(Chart-based quiz items)
--------------------------------

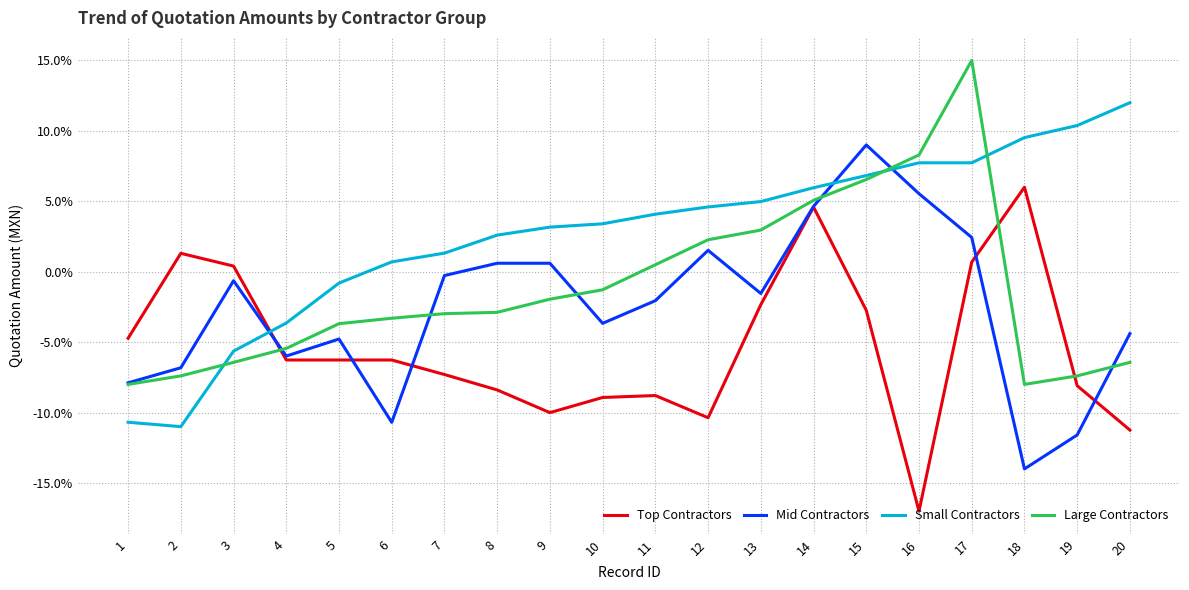

Is it true that Mid Contractors equals 6.3 at 14?

False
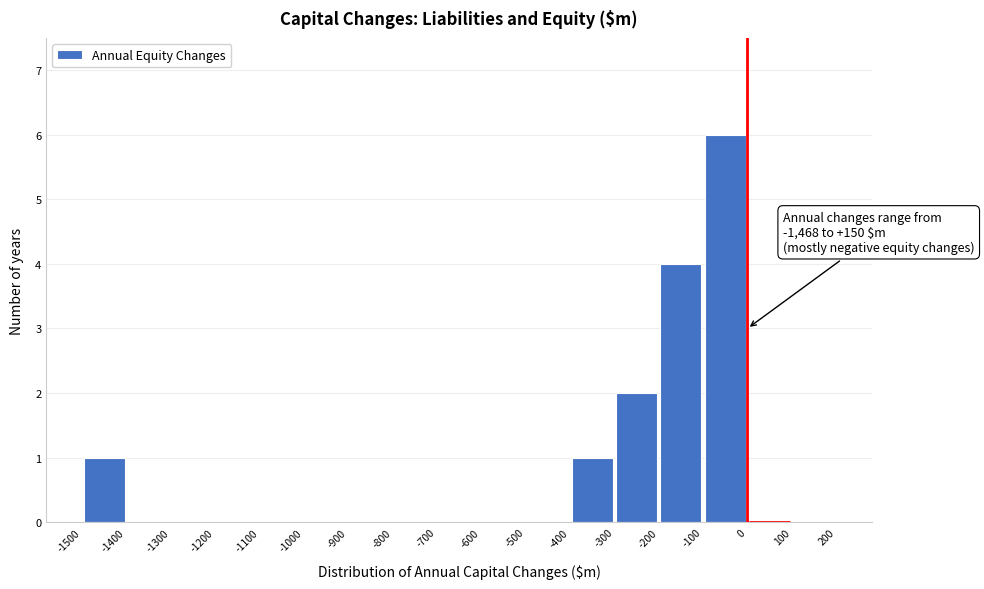

Which range on the x-axis has the tallest bar?

-100 to 0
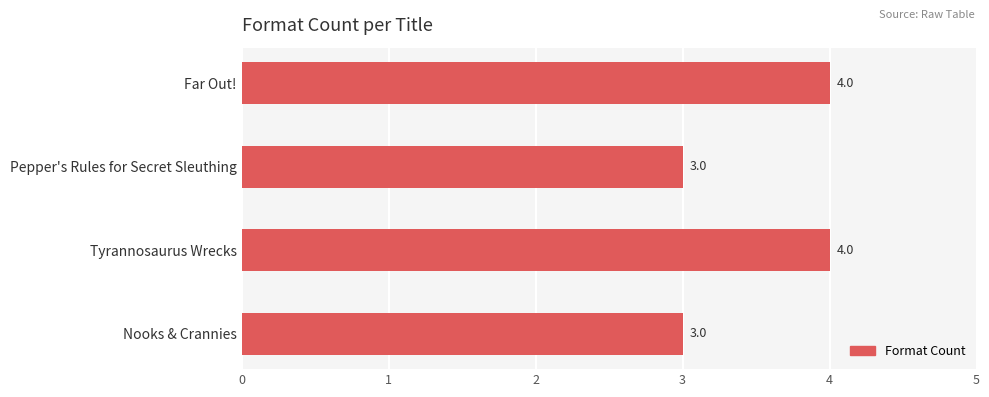

What is the difference between the maximum and minimum values?

1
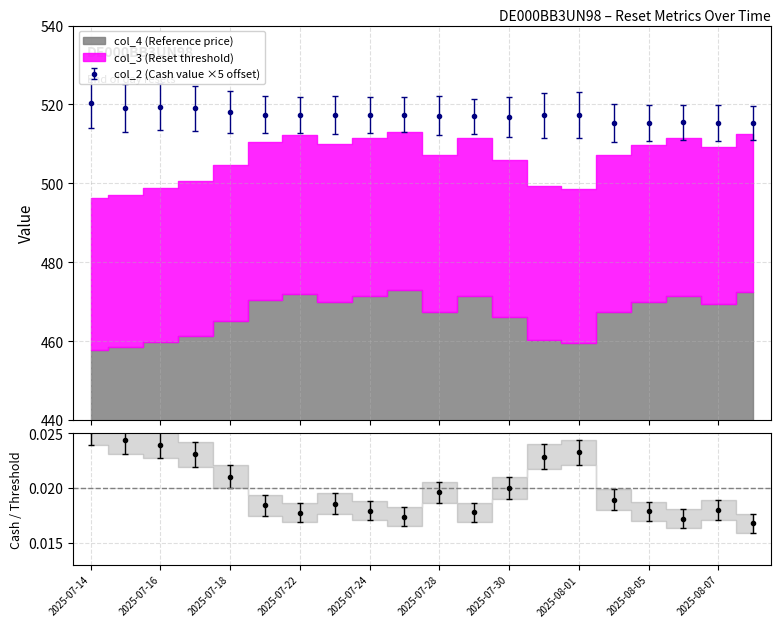

What is the label of the 18th point from the left?

2025-08-06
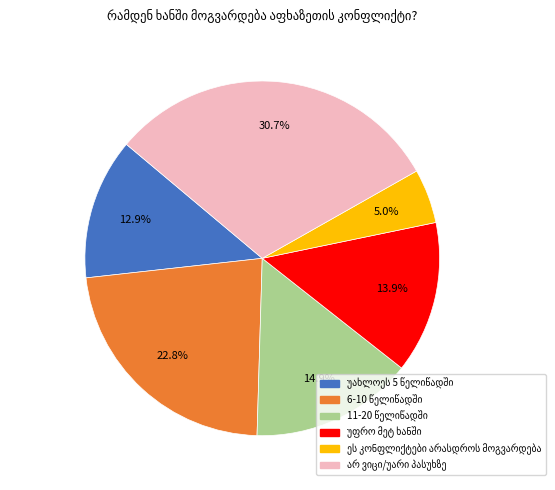

Is there any slice that represents more than half of the pie?

No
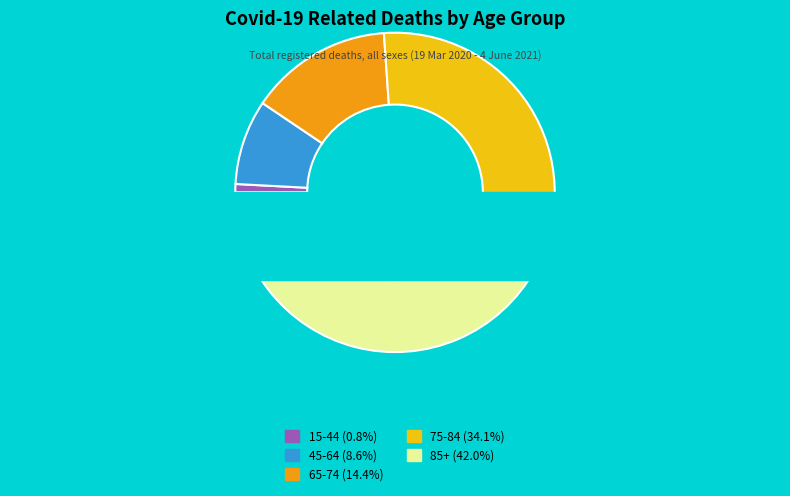

Between 65-74 and 85+, which is larger?

85+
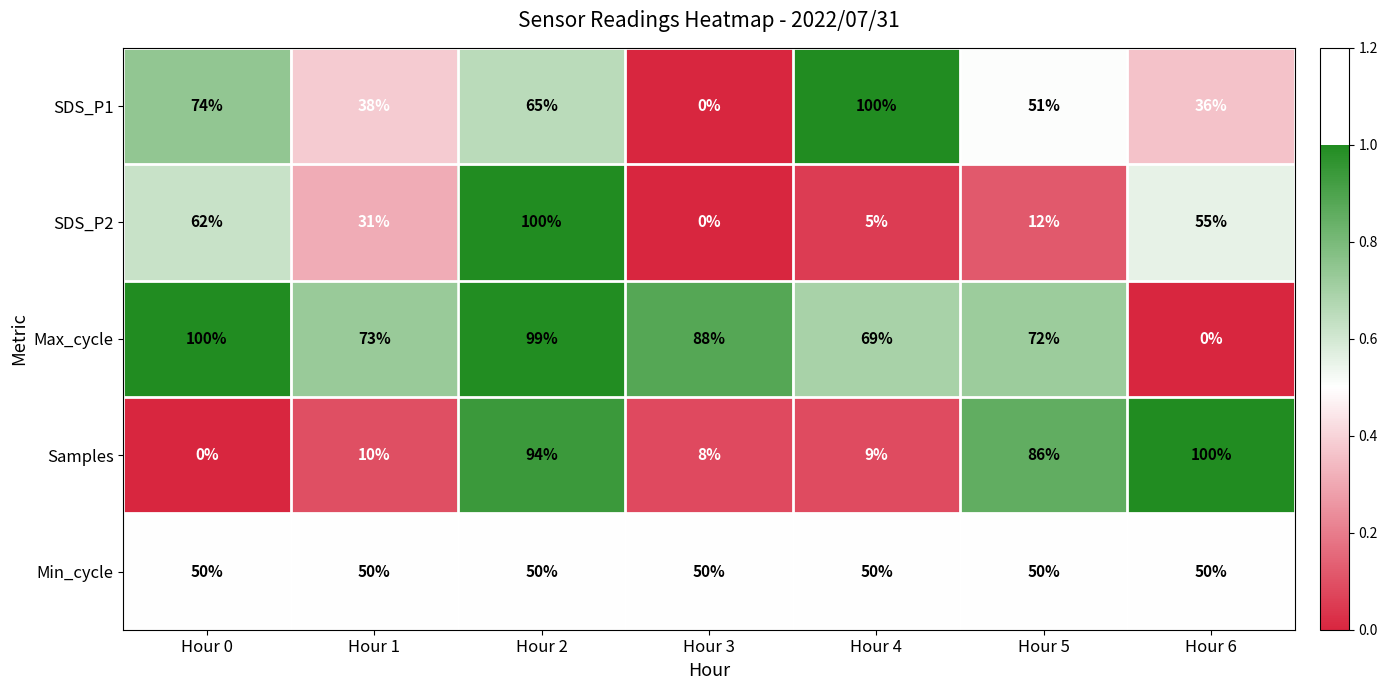

Rank the categories by Samples value from lowest to highest.

Hour 0, Hour 3, Hour 4, Hour 1, Hour 5, Hour 2, Hour 6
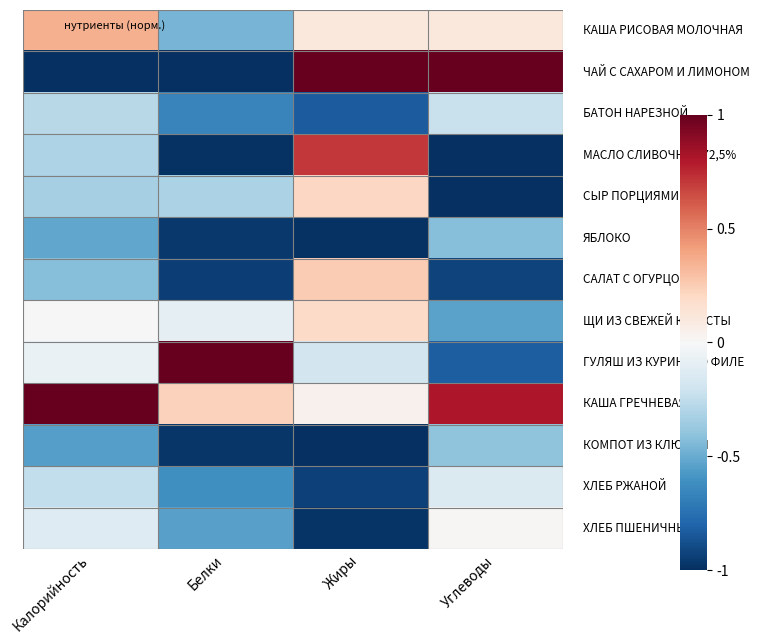

At which category is the sum across all series the highest?

Жиры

--------------------------------

#### [WHAT TO PRODUCE]
Update the data above by changing "slice" to "wedge". Keep everything else the same, and leave the pictures out of your answer.

#### [ANSWER AREA]
Is it true that Mid Contractors equals 6.3 at 14?

False

Which range on the x-axis has the tallest bar?

-100 to 0

What is the difference between the maximum and minimum values?

1

What is the label of the 18th point from the left?

2025-08-06

Is there any wedge that represents more than half of the pie?

No

Between 65-74 and 85+, which is larger?

85+

Rank the categories by Samples value from lowest to highest.

Hour 0, Hour 3, Hour 4, Hour 1, Hour 5, Hour 2, Hour 6

At which category is the sum across all series the highest?

Жиры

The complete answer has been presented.